Oğan’ın aldığı kararın kendisine oy veren seçmenin oyuna yansımasını ilişkin de Demirkent, “Rejimin muhalefetin dizaynı için kurduğu “hassasiyetler” siyasetinin amacı hem İnce’nin hem Oğan’ın kampanyasını düşündüğümüzde nüfusun önemli bir çoğunluğunda oluşmuş olan “Erdoğan karşıtlığını” dengelemekti. Yani Erdoğan’a oy vermek istemeyen seçmene Kılıçdaroğlu dışında yerler açarken bir yandan da Kılıçdaroğlu’na karşı Erdoğan’dan başka kişilerin bir kampanya örgütlemesiydi. İnce, büyük ölçüde bunu başardı. Oğan’a oy vermiş seçmenin çok büyük bölümünün ilk turdaki tercihi rejimin bu başarısının göstergesi. İkinci turda hâlâ Kılıçdaroğlu onlar için ehvenişer. Muhalefetin kalan kısa sürede onları sandığa taşıyıp taşıyamayacağını göreceğiz” değerlendirmesinde bulundu.
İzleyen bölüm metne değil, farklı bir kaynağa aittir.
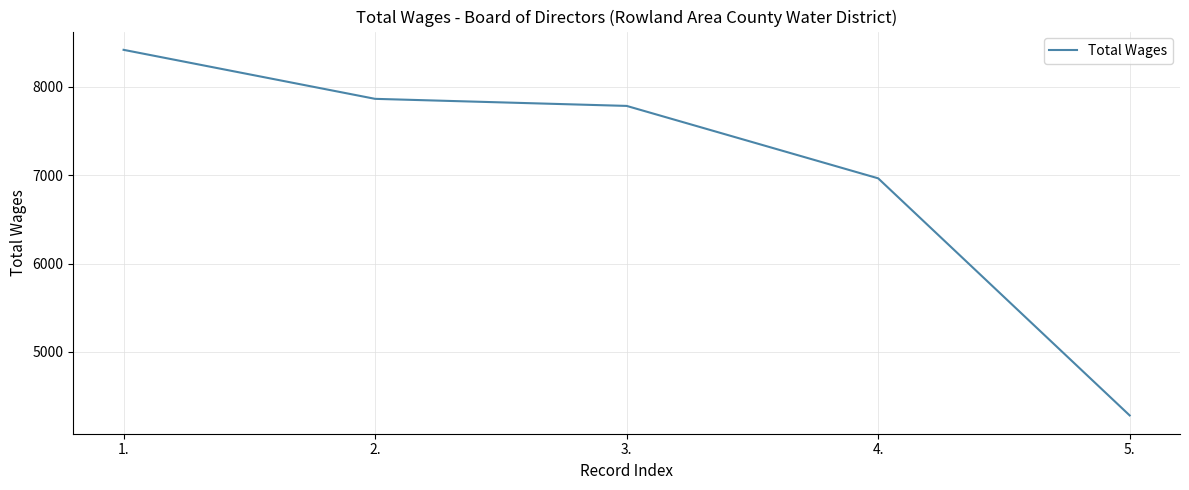

What is the difference between the second highest and minimum values?

3585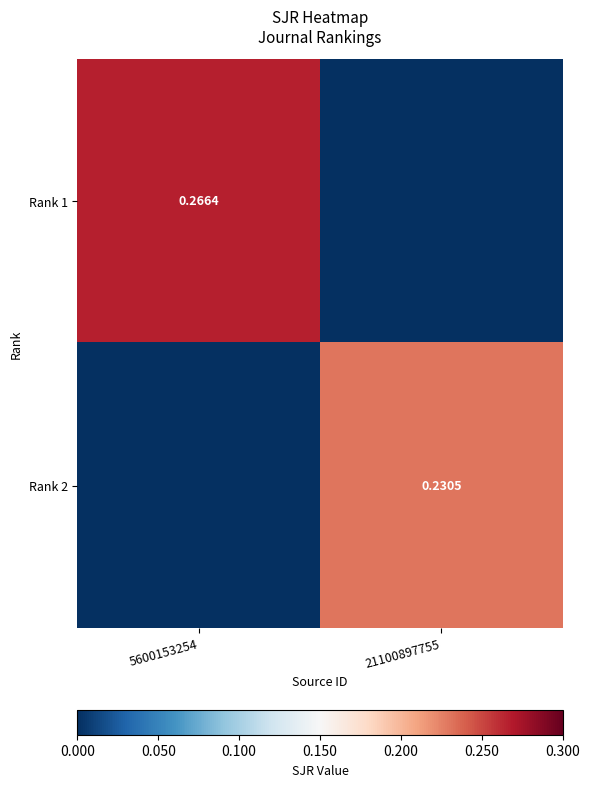

Is the value of Rank 2 at 21100897755 greater than the value of Rank 1 at 5600153254?

No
ATA İTTİFAKI, KILIÇDAROĞLU’NUN TEK ALTERNATİF OLMASINI ENGELLEDİ
Ata İttifakındaki partilerin bir araya gelmesinin sebebinin yine belirli hassasiyetler olduğunu söyleyen Demirkent, “Rejim bu ittifakın da Kılıçdaroğlu’nun Erdoğan karşıtlığının tek alternatifi olmasını engellemek için önünü açtı. Seçime dönük kurulmuş ittifaktaki partiler Erdoğan’a karşı aldıkları tutuma göre tercihlerini belirlediler ve ittifak dağıldı” dedi.
"HAMASETE DEĞİL GERÇEKÇİ SÖYLEME İHTİYAÇ VAR"
Cumhurbaşkanlığı seçiminin ikinci tura kalmasıyla birlikte şimdi sığınmacılar ve ‘terör’ söylemi üzerinde propagandaların öne çıkartılmasına ilişkin soruya Demirkent şu değerlendirmede bulundu: “Kılıçdaroğlu’nun yarattığı umudun kaynağı milliyetçi- muhafazakar hassasiyetler değildi. Ekonomik-demokratik bir mücadelenin kapısının açılması beklentisiydi. Oğan’a oy veren seçmenlerin büyük bir çoğunluğu, milliyetçi hassasiyetlerin montaj videolar dahil birçok araç kullanılarak kaşındı. Türkiye’de herkesin hamasi söylemlere değil, sorunların kabul edilip gerçekçi yöntemlerle ele alınacağına ilişkin güvencelere ihtiyacı var. Mülteci meselesinin Türkiye’nin gerçekçi bir meselesi olarak ele alınması gereğini kimse inkar edemez. Ama bunun çözümünün “10 gün içinde göndereceğim” gibi bir söylem olmadığı da bunu isteyenler dahil herkesin malumu. O zaman bu hamaset yerine insan haklarına dayanan, ülkesinin ve halkının ekonomik - demokratik beklentilerine çözüm sunan bir politikanın güven oluşturacak şekilde belirlenmesi gerek.”